As of 2017, the Minor Planet Center does not classify Barbaradoore as an MCA, due to a differently defined threshold-perihelion of 1.6600 AU. It therefore remains an unspecified main-belt asteroid. Before 2017, when Barbaradoore's orbit did not yet cross that of Mars, it was an outer Mars grazer.

== Physical characteristics ==

Barbaradoore is an assumed stony S-type asteroid, which agrees with the overall spectral type for members of the Phocaea family.

=== Lightcurve ===
In July 2010, a rotational lightcurve of Barbaradoore was obtained from photometric observation by Czech astronomer Petr Pravec at Ondřejov Observatory. Lightcurve analysis gave a well-defined rotation period of 3.3162 hours with a brightness variation of 0.28 magnitude (U=3).
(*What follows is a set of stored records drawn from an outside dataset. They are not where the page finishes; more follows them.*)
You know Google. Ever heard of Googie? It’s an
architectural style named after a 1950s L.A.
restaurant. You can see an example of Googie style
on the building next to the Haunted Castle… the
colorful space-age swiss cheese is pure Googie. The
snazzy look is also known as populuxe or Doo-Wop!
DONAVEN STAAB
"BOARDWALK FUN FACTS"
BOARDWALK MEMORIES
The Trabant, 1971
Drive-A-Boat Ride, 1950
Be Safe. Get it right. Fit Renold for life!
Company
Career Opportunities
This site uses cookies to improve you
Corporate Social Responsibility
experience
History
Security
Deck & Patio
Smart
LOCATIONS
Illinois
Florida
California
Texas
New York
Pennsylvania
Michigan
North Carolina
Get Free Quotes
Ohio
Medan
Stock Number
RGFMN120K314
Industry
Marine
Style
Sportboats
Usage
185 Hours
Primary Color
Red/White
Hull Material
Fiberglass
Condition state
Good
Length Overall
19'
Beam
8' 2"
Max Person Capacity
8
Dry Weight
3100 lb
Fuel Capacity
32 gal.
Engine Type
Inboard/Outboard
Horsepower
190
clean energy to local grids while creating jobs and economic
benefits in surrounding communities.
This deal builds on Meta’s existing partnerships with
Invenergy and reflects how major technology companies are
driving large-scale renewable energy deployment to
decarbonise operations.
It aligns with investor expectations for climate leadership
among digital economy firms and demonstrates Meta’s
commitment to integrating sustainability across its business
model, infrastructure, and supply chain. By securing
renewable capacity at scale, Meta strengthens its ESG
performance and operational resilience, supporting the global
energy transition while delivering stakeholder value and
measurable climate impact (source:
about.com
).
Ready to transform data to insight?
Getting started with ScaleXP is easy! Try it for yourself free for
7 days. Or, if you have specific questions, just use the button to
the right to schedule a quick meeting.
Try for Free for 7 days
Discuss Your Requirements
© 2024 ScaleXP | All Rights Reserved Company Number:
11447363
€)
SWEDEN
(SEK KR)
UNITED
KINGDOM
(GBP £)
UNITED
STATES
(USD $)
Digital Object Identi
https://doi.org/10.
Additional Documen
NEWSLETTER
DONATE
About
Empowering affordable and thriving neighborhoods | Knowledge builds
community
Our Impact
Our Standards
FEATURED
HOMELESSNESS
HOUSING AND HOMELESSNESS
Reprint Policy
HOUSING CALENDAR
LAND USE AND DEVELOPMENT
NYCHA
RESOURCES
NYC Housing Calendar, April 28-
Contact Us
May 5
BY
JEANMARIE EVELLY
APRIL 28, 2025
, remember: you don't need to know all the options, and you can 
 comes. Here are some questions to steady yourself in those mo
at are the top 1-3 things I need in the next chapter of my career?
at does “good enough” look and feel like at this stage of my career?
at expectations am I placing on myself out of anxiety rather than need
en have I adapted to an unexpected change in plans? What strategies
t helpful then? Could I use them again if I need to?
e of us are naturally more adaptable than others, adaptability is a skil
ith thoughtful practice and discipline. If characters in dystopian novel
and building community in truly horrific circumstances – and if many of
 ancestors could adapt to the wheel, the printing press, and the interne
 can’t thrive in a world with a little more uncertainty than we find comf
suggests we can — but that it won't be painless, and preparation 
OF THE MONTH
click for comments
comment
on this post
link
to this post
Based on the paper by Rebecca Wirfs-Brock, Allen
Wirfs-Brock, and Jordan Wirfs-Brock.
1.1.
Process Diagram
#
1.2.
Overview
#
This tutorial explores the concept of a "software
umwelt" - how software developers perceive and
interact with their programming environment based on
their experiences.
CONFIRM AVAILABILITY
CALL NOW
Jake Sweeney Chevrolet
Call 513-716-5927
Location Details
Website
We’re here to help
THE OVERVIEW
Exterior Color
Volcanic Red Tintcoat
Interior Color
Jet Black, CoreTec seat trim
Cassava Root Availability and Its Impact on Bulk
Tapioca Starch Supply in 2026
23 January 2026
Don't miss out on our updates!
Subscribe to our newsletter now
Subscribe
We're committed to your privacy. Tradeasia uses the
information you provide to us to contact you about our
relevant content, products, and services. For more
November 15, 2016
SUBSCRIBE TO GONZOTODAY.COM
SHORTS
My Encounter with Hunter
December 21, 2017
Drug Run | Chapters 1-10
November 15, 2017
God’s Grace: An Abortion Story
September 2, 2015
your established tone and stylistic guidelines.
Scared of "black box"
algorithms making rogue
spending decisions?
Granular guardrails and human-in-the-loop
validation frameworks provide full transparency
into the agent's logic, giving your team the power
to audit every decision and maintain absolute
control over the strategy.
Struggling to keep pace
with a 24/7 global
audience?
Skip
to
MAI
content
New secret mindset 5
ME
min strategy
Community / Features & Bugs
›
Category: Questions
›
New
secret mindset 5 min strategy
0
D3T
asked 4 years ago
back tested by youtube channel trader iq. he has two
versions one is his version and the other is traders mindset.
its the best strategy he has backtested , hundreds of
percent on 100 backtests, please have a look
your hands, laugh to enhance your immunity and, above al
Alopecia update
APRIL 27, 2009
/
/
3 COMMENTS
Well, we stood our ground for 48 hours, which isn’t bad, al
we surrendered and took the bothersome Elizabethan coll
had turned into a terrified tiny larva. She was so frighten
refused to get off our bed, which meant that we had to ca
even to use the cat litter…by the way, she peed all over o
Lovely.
=== Diameter and albedo ===
According to the surveys carried out by NASA's Wide-field Infrared Survey Explorer and its subsequent NEOWISE mission, Barbaradoore has a high albedo between 0.306 and 0.42 with a corresponding diameter of 3.88 to 5.02 kilometers, while the Collaborative Asteroid Lightcurve Link assumes a standard albedo for stony asteroids of 0.20 and calculates a diameter of 5.66 kilometers with an absolute magnitude of 13.6.

==== Comparison ====
With a diameter of approximately 5 kilometers, Barbaradoore is one of the smallest sizable Mars-crossing asteroids compared to 1065 Amundsenia (9.75 km), 1139 Atami (9.35 km), 1508 Kemi (17 km), 1011 Laodamia (7.39 km), 1727 Mette (est 9 km), 1131 Porzia (7.13 km), 1235 Schorria (est. 9 km), 985 Rosina (8.18 km) 1310 Villigera (15.24 km), and 1468 Zomba (7 km); and much smaller than the largest members of this dynamical group, namely, 132 Aethra, 323 Brucia, 2204 Lyyli and 512 Taurinensis, which are larger than 20 kilometers in diameter.

== Naming ==
This minor planet was named after a cousin of the discoverer, Barbara Hendricks Doore (born 1933). She is described by the discoverer as an admirer of sports and as an appreciated leader and volunteer, who has dedicated much of her time at Cathedral City's Boys and Girls Club in California. The official naming citation was published by the Minor Planet Center on 24 June 2002 (M.P.C. 46012).